The reporting procedure now consists of a form, created by the lottery office that has to be filled out by the organization and returned to the lottery. The state doesn’t like the current procedure because the reporting is inconsistent. Some clubs have been late with their accounting and others don’t use the form.

“I don’t want people turning up in the lobby of my office with numbers written on napkins,” said Delaware’s Lottery Director Mr. Kirk.
The state required every charitable gaming organization to set up a special bank account that the state could automatically access to get its share of the gaming revenue. Sec. Cook said collecting the money has never been a problem, it’s always been there. He doesn’t like the accounting process.
The state currently has its machines in seven sites out of the more than 50 approved locations. According to numbers provided by Mr. Hall some of those lodges are losing considerable amounts of money with the new machines. According to numbers provide by Sec. Cook, the state’s machines are performing well. Sec. Cook said the differences come from how the numbers were tallied and assumptions Mr. Hall made in his accounting.

“This is an inexact science,” Sec. Cook said.

Scientific Games has told state leaders that it will not go back and reprogram its machines to the Delaware percentages because it’s not financially worth it to them to do so.

After the passage of SB112 the state created a pilot program that would test the Scientific machines and their connectivity. The law stipulates that all other machines have to be removed by June 30, 2015. Since Scientific’s percentages snafu, none of that has been accomplished.
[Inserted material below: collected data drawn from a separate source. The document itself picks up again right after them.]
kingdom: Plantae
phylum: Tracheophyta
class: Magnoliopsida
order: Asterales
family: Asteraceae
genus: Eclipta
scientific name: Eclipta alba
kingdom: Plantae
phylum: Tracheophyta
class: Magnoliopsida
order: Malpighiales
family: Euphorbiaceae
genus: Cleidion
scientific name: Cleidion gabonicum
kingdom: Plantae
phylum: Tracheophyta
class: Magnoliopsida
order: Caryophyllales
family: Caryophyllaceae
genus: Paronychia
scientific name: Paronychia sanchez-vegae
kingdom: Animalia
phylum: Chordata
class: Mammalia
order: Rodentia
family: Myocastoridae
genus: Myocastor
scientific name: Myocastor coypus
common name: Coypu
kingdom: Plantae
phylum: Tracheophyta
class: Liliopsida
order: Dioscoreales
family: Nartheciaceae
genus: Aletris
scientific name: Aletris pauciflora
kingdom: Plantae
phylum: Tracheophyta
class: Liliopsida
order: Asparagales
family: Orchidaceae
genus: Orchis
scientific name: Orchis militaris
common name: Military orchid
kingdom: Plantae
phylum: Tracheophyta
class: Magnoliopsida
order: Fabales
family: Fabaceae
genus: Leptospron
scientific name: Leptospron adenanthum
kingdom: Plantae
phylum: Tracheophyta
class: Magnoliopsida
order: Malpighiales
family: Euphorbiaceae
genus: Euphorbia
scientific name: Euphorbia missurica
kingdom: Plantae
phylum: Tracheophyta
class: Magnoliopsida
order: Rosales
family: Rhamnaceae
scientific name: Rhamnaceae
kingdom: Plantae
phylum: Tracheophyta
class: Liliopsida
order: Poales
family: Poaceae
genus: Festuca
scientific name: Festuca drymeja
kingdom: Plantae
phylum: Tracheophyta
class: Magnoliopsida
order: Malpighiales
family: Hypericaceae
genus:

The only way for the charitable gambling and in turn some of the organizations to survive is to increase their membership, which in a current trend of declining membership is next to impossible according to some of the ACCG’s members.

“We can’t advertise. We can’t give away cars or vacations. We aren’t casinos,” said Bessie Staab-Hickman, who represents fraternal orders like the Loyal Order of Moose and the Benevolent and Protective Order of Elks on the council.

Because the commission is still experiencing tension over words and differing opinions, Sec. Cook suggested that the group ask state lawmakers to give charitable gaming organizations a two year extension to its pilot program so they can look at how to make this process work for everyone.
If the extension isn’t granted, many clubs like the Veterans of Foreign Wars (VFWs), American Legions, Moose and Elks Lodges by have to close their doors forever, said Mr. Hall.